Entrepreneurship is more profitable than ever

A brief history of work and jobs

If we look at modern day pre-NeoLithic, hunter/gatherer groups, they don't "have jobs" or "do work". They did whatever needed to survive. The idea of jobs today is a product of 2 major inflection points in human history:

  • The Neolithic Revolution: human transitioned from nomadic hunter to settled farming communities. Wealth started building up and society had master & slaves.
  • The second period is Industrial Revolution. As demands for specialized labor arose with the Industrial Revolution, individuals began doing more and more specific tasks.

The Tom Sawyer effect

As human, we love to work but dislike the obligation of it - the job-based paradigm. For 3000 years, we accepted that paradigm because it increased society material well-being. We accepted work as a disutility because it was necessary to survive as a society and worthy trade-off for us as individuals.

The limit has shifted. It's getting harder to find jobs, they are more risky, and less profitable. What has changed is that the kind of work needed to advance society taps into fundamental human drives now. Complex entrepreneurial works is both more valuable and more in line with traditional human drives.

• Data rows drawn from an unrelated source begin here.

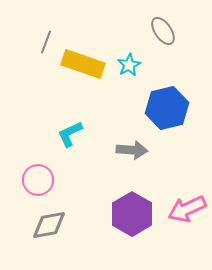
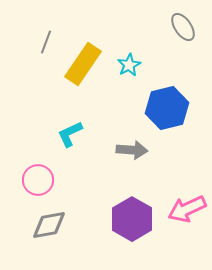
gray ellipse: moved 20 px right, 4 px up
yellow rectangle: rotated 75 degrees counterclockwise
purple hexagon: moved 5 px down
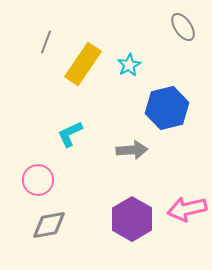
gray arrow: rotated 8 degrees counterclockwise
pink arrow: rotated 12 degrees clockwise
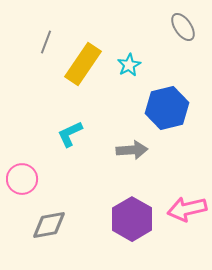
pink circle: moved 16 px left, 1 px up
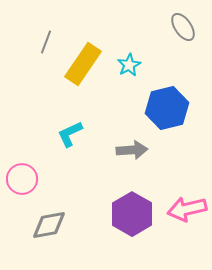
purple hexagon: moved 5 px up
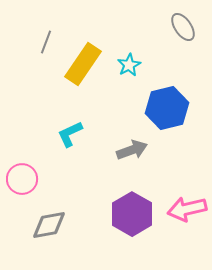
gray arrow: rotated 16 degrees counterclockwise
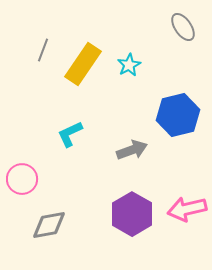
gray line: moved 3 px left, 8 px down
blue hexagon: moved 11 px right, 7 px down
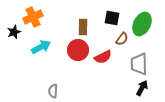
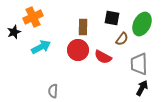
red semicircle: rotated 54 degrees clockwise
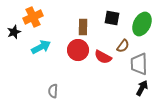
brown semicircle: moved 1 px right, 7 px down
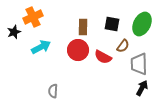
black square: moved 6 px down
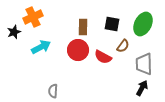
green ellipse: moved 1 px right
gray trapezoid: moved 5 px right
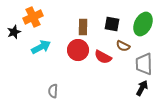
brown semicircle: rotated 80 degrees clockwise
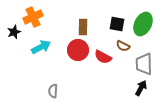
black square: moved 5 px right
black arrow: moved 1 px left
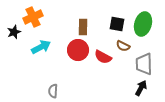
green ellipse: rotated 10 degrees counterclockwise
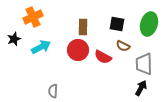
green ellipse: moved 6 px right
black star: moved 7 px down
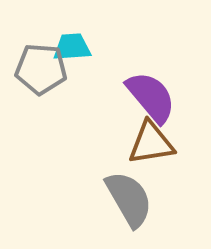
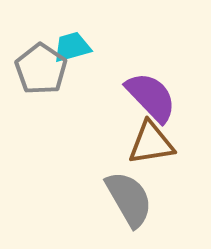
cyan trapezoid: rotated 12 degrees counterclockwise
gray pentagon: rotated 30 degrees clockwise
purple semicircle: rotated 4 degrees counterclockwise
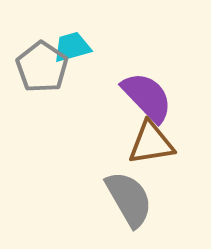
gray pentagon: moved 1 px right, 2 px up
purple semicircle: moved 4 px left
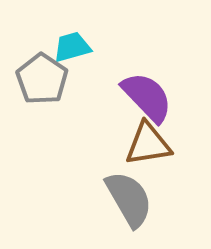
gray pentagon: moved 12 px down
brown triangle: moved 3 px left, 1 px down
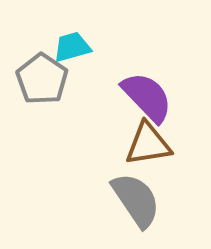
gray semicircle: moved 7 px right, 1 px down; rotated 4 degrees counterclockwise
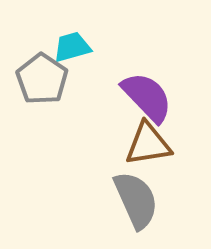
gray semicircle: rotated 10 degrees clockwise
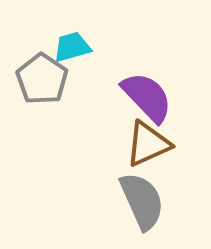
brown triangle: rotated 15 degrees counterclockwise
gray semicircle: moved 6 px right, 1 px down
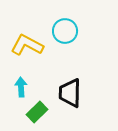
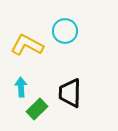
green rectangle: moved 3 px up
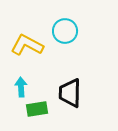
green rectangle: rotated 35 degrees clockwise
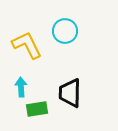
yellow L-shape: rotated 36 degrees clockwise
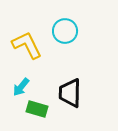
cyan arrow: rotated 138 degrees counterclockwise
green rectangle: rotated 25 degrees clockwise
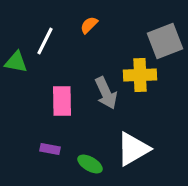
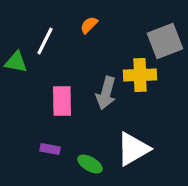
gray arrow: rotated 40 degrees clockwise
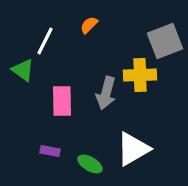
green triangle: moved 7 px right, 8 px down; rotated 25 degrees clockwise
purple rectangle: moved 2 px down
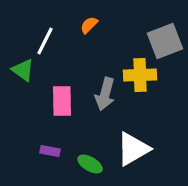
gray arrow: moved 1 px left, 1 px down
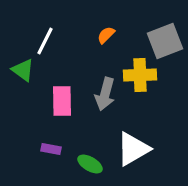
orange semicircle: moved 17 px right, 10 px down
purple rectangle: moved 1 px right, 2 px up
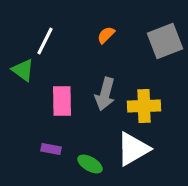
yellow cross: moved 4 px right, 31 px down
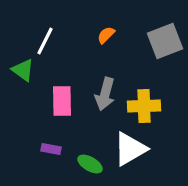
white triangle: moved 3 px left
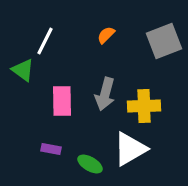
gray square: moved 1 px left
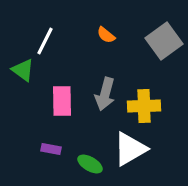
orange semicircle: rotated 96 degrees counterclockwise
gray square: rotated 15 degrees counterclockwise
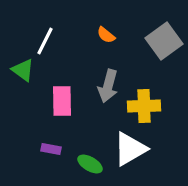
gray arrow: moved 3 px right, 8 px up
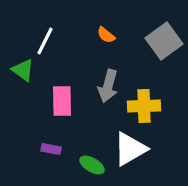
green ellipse: moved 2 px right, 1 px down
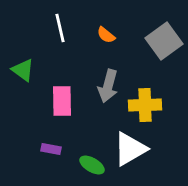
white line: moved 15 px right, 13 px up; rotated 40 degrees counterclockwise
yellow cross: moved 1 px right, 1 px up
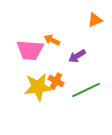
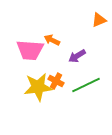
orange triangle: moved 4 px right
green line: moved 5 px up
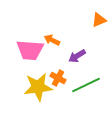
orange cross: moved 2 px right, 3 px up
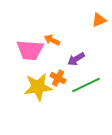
purple arrow: moved 1 px left, 3 px down
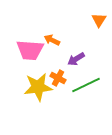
orange triangle: rotated 35 degrees counterclockwise
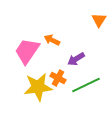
pink trapezoid: moved 3 px left, 1 px down; rotated 120 degrees clockwise
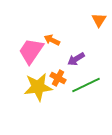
pink trapezoid: moved 4 px right
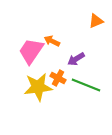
orange triangle: moved 3 px left, 1 px down; rotated 35 degrees clockwise
orange arrow: moved 1 px down
green line: rotated 48 degrees clockwise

More money, more freedom and more meaning

Fundamental human motivations come down to 3 things: money, freedom and meaning. Meaning and freedom are not luxuries to be put off later in life after you've "put in your time".

If we can structure meaning and freedom into work now, we see Tom Sawyer effect - work going from being an obligation to a choice. It's not something we are obligated to do but something we want to do. Hence the quality of work is better.

Interesting fact: professional poker players are very likely to become entrepreneurs because they know the expected value.

The least free are those whose reality is structured for them. Middle class people has created a greater degree of independence than before. But the most powerful are those who design both their own realities and the realities of others.

Great work - the kind of work that will create wealth in our lives and others' lives is not the product of obligation - it's the product of freedom.

What drives us?

We cultivate happiness through seeking something called flow. Flow, at its essence, is the ultimate natural expression of the human desire to grow and stretch.

Flow is the moment of struggling and reaching out your hand for a goal to overcome a challenge. When asked to cite the most enjoyable moment of their lives, people often recall raising a child or building a company.

For artist, commissioned work is usually worse than non-commissioned work.